While we were finishing the product, the WSJ reported that EMC was starting to use flash drives into their products. I was somewhat deflated initially until it became clear that EMC's solution didn't integrate flash into the storage hierarchy nearly as seamlessly or elegantly as we had with the HSP; instead they had merely replaced their fastest, most expensive drives with faster and even more expensive SSDs. I'll disagree with the Storage Anarchist's conclusion: EMC did not start the flash revolution nor are they leading the way (though I don't doubt they are, as Barry writes, "Taking Our Passion, And Making It Happen"). EMC though has done a great service to the industry by extolling the virtues of SSDs and, presumably, to EMC customers by providing a faster tier for HSM.

In the same article, Barry alludes to some of the problems with EMC's approach using SSDs from STEC:

STEC rates their ZeusIOPS drives at something north of 50,000 read IOPS each, but as I have explained before, this is a misleading number because it’s for 512-byte blocks, read-only, without the overhead of RAID protection. A more realistic expectation is that the drives will deliver somewhere around 5-6000 4K IOPS (4K is a more typical I/O block size).
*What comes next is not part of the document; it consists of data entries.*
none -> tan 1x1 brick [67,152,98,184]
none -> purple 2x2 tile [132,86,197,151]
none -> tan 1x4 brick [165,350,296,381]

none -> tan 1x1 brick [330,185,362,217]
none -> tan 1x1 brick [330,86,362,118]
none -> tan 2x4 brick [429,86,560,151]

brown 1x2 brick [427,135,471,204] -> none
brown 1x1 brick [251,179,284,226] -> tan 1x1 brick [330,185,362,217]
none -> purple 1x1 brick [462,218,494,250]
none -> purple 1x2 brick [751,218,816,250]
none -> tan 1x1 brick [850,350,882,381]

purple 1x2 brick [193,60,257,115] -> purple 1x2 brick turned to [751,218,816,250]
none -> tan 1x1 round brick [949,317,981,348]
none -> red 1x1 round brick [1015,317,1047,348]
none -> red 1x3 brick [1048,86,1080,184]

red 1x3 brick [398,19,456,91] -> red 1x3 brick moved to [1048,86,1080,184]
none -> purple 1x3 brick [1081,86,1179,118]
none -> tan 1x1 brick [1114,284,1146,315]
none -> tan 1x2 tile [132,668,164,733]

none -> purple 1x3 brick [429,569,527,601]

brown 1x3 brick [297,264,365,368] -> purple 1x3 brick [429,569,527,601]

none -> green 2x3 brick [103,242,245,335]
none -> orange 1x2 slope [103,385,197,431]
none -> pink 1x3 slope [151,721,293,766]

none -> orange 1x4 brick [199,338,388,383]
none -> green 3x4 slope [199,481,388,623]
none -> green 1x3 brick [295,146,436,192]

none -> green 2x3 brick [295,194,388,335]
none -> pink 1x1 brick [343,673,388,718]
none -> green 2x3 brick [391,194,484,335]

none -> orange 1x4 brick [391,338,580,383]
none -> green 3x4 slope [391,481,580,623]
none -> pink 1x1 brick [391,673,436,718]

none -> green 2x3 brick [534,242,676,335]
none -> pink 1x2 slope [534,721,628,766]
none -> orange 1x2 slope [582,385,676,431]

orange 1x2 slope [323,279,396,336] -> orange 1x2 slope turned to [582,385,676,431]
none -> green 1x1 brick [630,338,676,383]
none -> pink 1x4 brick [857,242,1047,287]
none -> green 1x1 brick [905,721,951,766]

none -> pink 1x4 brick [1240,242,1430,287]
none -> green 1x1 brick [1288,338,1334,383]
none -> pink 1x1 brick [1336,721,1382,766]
The Hybrid Storage Pool avoids the bottlenecks associated with a tier 0 approach, drives much higher IOPS, scales, and makes highly efficient economical use of the resources from flash to DRAM and disk. Further, I think we'll be able to debunk this notion that the enterprise needs its own class of flash devices by architecting commodity flash to build an enterprise solution. There are a lot of horses in this race; Barry has clearly already picked his, but the rest of you may want survey the field.